The linear model we would like to fit in this example is:

\[ E(Y|\mathbf{X}) = \alpha + \beta_1 x_1 + \beta_2 x_2\]

Hence, the residuals for this model can be calculated as:

\[R = y - \alpha - \beta_1 x_1 - \beta_2 x_2\]

Since we know that these residuals follow a normal distribution with mean 0, we just need to find the standard deviation for the normal distribution of the residuals and the values for our coefficients, that fits best our data. To do this, we would like to minimise the sum of errors. This is done by the `optim()` command. However, since the `optim()` command always maximises functions, we just need to put a minus before our summation.
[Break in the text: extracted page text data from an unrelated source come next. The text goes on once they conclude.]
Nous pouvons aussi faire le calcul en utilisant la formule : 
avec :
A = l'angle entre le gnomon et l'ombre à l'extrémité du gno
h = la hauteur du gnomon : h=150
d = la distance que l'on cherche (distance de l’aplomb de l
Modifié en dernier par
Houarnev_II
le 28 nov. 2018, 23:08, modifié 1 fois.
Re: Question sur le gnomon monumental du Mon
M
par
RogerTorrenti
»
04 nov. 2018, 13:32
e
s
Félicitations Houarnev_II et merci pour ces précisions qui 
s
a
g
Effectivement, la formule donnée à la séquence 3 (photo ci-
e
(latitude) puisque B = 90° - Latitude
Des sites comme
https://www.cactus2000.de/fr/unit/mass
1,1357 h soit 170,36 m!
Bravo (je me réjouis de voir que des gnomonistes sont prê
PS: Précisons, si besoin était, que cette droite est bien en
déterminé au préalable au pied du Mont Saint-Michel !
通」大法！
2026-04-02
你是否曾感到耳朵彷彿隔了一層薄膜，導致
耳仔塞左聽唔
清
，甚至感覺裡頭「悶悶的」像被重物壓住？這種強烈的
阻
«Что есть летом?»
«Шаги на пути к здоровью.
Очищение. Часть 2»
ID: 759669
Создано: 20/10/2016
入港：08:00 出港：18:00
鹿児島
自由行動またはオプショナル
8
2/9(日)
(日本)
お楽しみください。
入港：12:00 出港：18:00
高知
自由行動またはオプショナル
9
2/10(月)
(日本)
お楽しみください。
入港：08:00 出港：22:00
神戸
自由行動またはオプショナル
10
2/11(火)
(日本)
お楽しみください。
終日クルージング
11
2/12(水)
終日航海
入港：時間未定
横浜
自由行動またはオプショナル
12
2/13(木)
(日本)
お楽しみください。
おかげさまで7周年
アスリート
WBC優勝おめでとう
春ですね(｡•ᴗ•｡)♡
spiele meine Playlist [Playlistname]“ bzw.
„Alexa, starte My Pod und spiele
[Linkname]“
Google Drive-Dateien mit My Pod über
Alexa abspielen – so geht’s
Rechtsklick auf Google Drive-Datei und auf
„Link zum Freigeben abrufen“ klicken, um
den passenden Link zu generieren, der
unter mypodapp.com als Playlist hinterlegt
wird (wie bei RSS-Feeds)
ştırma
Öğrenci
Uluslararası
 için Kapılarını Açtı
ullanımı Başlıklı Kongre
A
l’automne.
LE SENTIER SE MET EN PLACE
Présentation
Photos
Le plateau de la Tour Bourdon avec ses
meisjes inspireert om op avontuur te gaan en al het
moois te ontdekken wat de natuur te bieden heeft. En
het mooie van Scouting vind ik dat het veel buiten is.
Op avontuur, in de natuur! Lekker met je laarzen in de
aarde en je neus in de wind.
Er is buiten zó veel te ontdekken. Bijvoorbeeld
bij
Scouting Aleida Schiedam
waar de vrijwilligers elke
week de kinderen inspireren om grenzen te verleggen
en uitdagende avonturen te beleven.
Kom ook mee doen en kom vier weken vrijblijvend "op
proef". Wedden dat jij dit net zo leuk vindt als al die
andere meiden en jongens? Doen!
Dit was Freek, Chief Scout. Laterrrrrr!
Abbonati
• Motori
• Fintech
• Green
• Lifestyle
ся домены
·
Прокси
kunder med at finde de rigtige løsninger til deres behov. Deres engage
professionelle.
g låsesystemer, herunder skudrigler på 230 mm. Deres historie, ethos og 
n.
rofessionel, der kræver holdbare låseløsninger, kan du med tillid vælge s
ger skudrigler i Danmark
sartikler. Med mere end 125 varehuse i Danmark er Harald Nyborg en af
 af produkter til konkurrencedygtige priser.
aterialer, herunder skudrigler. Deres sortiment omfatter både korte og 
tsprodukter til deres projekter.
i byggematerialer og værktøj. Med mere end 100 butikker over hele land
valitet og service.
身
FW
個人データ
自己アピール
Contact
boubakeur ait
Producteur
Before, we run the `optim()` command we also need to find good guesses for our estimates, since the initial parameter values which are chosen for the optimisation influences our estimates. In this case we just calculate the conditional means for our subgroups and use them as guess for our coefficients.

```
est_alpha <- mean(icu$sys)
est_beta1 <- mean(icu$sys[icu$age >= 40 & icu$age <= 41]) - mean(icu$sys[icu$age >= 41 & icu$age <= 52])
est_beta2 <- mean(icu$sys[icu$gender == "Male"]) - mean(icu$sys[icu$gender == "Female"])
est_sigma <- sd(icu$sys)
```

Now we can use the `optim()` function to search for our maximum likelihood estimates (mles) for the different coefficients. For the `optim()` function, we need the function we like to optimise, in this case `ll_lm()`, our guesses for the estimates and the empirical data we want to use for the optimisation.

```
mle_par <- optim(fn = ll_lm, #Function to be optimised
par = c(alpha = est_alpha, #Initial values
beta1 = est_beta1,
beta2 = est_beta2,
sigma = est_sigma),
y = icu$sys, #Empirical data from the data set icu
x1 = icu$age,
x2 = as.numeric(icu$gender))
mle_par$par #Showing estimates for unknown parameters
```

```
## alpha beta1 beta2 sigma
## 123.99854056 0.06173058 3.37040256 32.77094809
```

If we now compare our estimates with the results of the `lm()` command for the same model, we can see slight differences in the estimates, which may be due to different optimisation algorithms or due to our initial guesses for the parameters.

`summary(lm(sys ~ age + as.numeric(gender), data = icu))`

```
##
## Call:
## lm(formula = sys ~ age + as.numeric(gender), data = icu)
##
## Residuals:
## Min 1Q Median 3Q Max
## -98.544 -20.510 -1.445 18.884 122.272
##
## Coefficients:
## Estimate Std. Error t value Pr(>|t|)
## (Intercept) 124.39209 9.32708 13.337 <2e-16 ***
## age 0.06276 0.11738 0.535 0.593
## as.numeric(gender) 3.09867 4.83773 0.641 0.523
## ---
## Signif. codes: 0 '***' 0.001 '**' 0.01 '*' 0.05 '.' 0.1 ' ' 1
##
## Residual standard error: 33.05 on 197 degrees of freedom
## Multiple R-squared: 0.003889, Adjusted R-squared: -0.006224
## F-statistic: 0.3845 on 2 and 197 DF, p-value: 0.6813
```

This approach for a manual optimisation of a linear regression model can also be adopted for other linear regression model with more coefficients. In this case the formula for the residuals needs to be adjusted to the structure of the model that you like to fit.